When God’s people are in need, be ready to help them. Always be eager to practice hospitality.
– Romans 12:13 (NLT)
Until recently, I always thought that the GREAT divide within the church was between married people and single people. It’s common to hear stories of married couples who essentially check out of their friendships with single friends, never to be heard from again. That kind of change is painful, and it causes the divide to seem great.
However I have recently been made aware of a different “great” divide: the divide between couples with kids, and people without kids. Prior to moving to Chicago, I hadn’t truly been confronted with this problem. Hardly any of my friends back home have children. Sure, there were the occasional conversations between young mothers that, try as I might, I could not break into. And sure there were times when I was never invited to walk around the mall with friends because I didn’t have a baby to bring along. Yes, those moments stung, but I had so many friends without kids that it easily rolled off my back.

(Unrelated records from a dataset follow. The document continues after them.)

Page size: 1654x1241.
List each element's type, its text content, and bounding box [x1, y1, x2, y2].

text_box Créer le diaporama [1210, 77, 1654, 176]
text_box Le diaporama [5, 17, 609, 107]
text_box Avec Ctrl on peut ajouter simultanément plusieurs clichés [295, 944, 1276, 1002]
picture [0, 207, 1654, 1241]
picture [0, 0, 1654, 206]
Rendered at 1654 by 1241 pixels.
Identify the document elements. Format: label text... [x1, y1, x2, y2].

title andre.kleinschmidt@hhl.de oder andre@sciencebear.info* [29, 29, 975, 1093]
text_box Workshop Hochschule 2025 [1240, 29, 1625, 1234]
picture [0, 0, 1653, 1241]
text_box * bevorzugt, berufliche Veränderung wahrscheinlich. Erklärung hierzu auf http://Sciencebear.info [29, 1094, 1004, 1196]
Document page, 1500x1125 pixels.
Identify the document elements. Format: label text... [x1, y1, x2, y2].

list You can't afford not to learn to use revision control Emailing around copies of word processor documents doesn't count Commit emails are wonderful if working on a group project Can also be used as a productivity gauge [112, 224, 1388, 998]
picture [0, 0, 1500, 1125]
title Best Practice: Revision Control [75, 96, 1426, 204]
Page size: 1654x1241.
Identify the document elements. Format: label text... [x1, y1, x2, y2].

Now that I live in a new place without that same network of friends, the divide has been thrown into stark relief. I don’t know why, but in the time I’ve lived here I haven’t met one married couple that does not have kids. Now, I wouldn’t mind that social dynamic at all if it weren’t so difficult to overcome. Some of the difficulty is due solely to the difference in schedules–once kids come along, you don’t have the same degree of freedom as you did before. That’s just a reality. But there is also a degree to which I can feel left out or even excluded because I’m not a mom. I can’t go on play dates. I can’t contribute to conversations about teething or potty training.
As a difficult as this has been, I understand why this happens and I don’t think it is AT ALL intentional. If I had children, I think I would be so delighted that I could not help but talk about it all the time! It is natural for moms to talk about their kids–especially since that is the main focus of their every days. Nor has every mother led me to feel like an outsider. Some of the women I’ve met have been genuinely welcoming and warm, going out of their way to reach out to me.
Having said that, my present circumstances are a great reminder that these divides between life-stages are fundamentally about hospitality. So often we define hospitality as the ability to put on a good dinner party, or how often you open your home to others. But hospitality is much more comprehensive. Hospitality has less to do with your dinner party skills and more to do with your lifestyle. Do you make people feel welcome? Do you spend time with women who are at different life-stages than you? Are your attitude, your marriage, AND your home all welcoming environments for others? You might be the Martha Stewart of table displays and casseroles, but you can still be an inhospitable person.
Living a lifestyle of hospitality takes work, and it is not for married couples alone. Every Christian is to be hospitable. What does that look like in practical terms? Well first consider Merriam-Webster’s definition of “hospitable”:
- Given to cordial and generous reception of guests
- Promising or suggesting generous cordial or welcome
- Offering a pleasant or sustaining environment
With these definitions in mind, consider the “environment” you create with your attitude and body language. Consider what your conversation topics and how you spend your free time are communicating to those around you. Are you someone who only spends time with people just like you? Are you only able to carry on conversations with people who have a family or background just like yours?
I would particularly encourage married women and mothers to reach out to single women and women who struggle with infertility. Too often we assume that these women wouldn’t want to spend time with us, that our families might somehow be a source of pain for them. This is almost never true. Sure, there might be moments of jealousy, but I have never in my life heard a single woman bemoan the fact that her married friends always want to hang out with her. Instead it’s just the opposite–it’s a blessing to be included.
So no matter where you are in life, consider whether you are a hospitable person. Do you have a hospitable marriage? Do you have a hospitable attitude? Do you exude a warmth of spirit that creates a hospitable environment wherever you go? Showing hospitality is not just for those who are naturally gifted, but for all Christians. It is how we strengthen our community, how we share the love of God, and how we show the world that our unity in Christ transcends our circumstantial differences.